In this paper, we introduce a novel encryption-decryption approach, termed SBD-Fibonacci, suitable for the encryption of non-square and high-resolution images used in modern applications. This is achieved by a square block division scheme combined with an optimization process that dynamically partitions any input image into optimally sized square blocks to enable efficient encryption without resizing or distortion. The security of this scheme is further enhanced by the Lagrange Four-Square algorithm to eliminate all the small-sized square sub-blocks produced by the block division. The encryption key is generated using the direct sum of powers of generalized Fibonacci matrices, ensuring key matrix invertibility, strong diffusion properties, and security levels. Extensive experiments conducted on a range of commonly used benchmark images indicate that SBD-Fibonacci exhibits high resistance to differential and cryptographic attacks, as well as noise corruption and cropping attacks. Moreover, a comparative analysis of the proposed techniques with some recently published State-of-the-Art algorithms on several metrics demonstrates that SBD-Fibonacci achieves a high level of security.
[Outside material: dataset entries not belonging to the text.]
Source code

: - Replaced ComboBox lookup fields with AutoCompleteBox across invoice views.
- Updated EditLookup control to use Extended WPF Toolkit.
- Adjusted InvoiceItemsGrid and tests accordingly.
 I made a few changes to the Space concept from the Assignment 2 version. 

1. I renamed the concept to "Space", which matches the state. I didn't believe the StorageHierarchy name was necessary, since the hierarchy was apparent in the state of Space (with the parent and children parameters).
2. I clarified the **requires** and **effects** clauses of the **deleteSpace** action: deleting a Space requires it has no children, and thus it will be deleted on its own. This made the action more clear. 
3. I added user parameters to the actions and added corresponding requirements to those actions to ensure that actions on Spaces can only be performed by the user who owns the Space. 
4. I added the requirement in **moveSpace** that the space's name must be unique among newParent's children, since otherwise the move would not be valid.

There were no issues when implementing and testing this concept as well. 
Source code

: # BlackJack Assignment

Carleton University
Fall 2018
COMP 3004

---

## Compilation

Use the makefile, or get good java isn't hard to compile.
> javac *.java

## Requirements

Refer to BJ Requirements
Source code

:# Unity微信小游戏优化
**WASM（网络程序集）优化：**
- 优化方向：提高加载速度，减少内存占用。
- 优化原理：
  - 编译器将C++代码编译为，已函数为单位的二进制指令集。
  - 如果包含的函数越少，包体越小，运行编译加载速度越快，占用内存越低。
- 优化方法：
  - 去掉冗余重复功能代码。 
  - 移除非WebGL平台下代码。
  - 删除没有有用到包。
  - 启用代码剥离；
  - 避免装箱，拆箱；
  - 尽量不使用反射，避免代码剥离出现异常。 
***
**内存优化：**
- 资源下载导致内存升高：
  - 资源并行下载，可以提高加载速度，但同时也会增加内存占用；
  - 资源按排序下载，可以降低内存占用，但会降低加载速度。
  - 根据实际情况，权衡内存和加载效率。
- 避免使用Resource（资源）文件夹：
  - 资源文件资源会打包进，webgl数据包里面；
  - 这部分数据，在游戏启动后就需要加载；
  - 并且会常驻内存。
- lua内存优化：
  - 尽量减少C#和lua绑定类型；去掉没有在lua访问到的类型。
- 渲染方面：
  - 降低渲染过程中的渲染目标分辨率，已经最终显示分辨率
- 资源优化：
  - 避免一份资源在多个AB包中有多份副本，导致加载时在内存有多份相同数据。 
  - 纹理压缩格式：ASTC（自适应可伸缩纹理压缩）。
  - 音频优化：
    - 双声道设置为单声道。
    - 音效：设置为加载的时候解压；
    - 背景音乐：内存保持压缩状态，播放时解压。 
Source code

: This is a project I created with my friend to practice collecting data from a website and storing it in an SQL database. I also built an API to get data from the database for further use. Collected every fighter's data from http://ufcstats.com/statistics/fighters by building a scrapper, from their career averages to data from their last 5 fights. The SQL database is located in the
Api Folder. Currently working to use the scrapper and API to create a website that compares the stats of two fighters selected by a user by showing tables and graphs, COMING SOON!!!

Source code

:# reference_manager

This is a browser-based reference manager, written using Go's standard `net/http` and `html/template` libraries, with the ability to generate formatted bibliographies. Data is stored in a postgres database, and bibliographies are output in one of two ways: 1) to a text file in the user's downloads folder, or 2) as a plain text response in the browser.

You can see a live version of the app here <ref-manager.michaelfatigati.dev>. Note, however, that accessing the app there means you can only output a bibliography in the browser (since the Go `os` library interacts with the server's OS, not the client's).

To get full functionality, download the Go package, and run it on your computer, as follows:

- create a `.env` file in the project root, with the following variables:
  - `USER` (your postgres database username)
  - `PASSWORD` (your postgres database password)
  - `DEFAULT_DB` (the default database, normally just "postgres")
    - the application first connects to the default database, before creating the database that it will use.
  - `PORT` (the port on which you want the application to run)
Most notably, its performance improves in terms of the entropy metric as the image size increases, rendering it well-suited for the encryption of high-resolution images. Although SBD-Fibonacci offers significant efficiency in handling non-square images and simplifies key management, there is still room for further improvements. The first next step is to extensively test the proposed algorithm against State-of-the-Art cryptanalysis techniques. In the future, we plan to exploit hybrid methods found in the literature to ameliorate our proposed SBD-Fibonacci image encryption scheme in terms of the encryption complexity of large-scale images and encryption key management. A future goal will also involve the application of parallel computing techniques to optimize computational speed and performance on color image encryption of medical images, multimedia, and real-time image streams.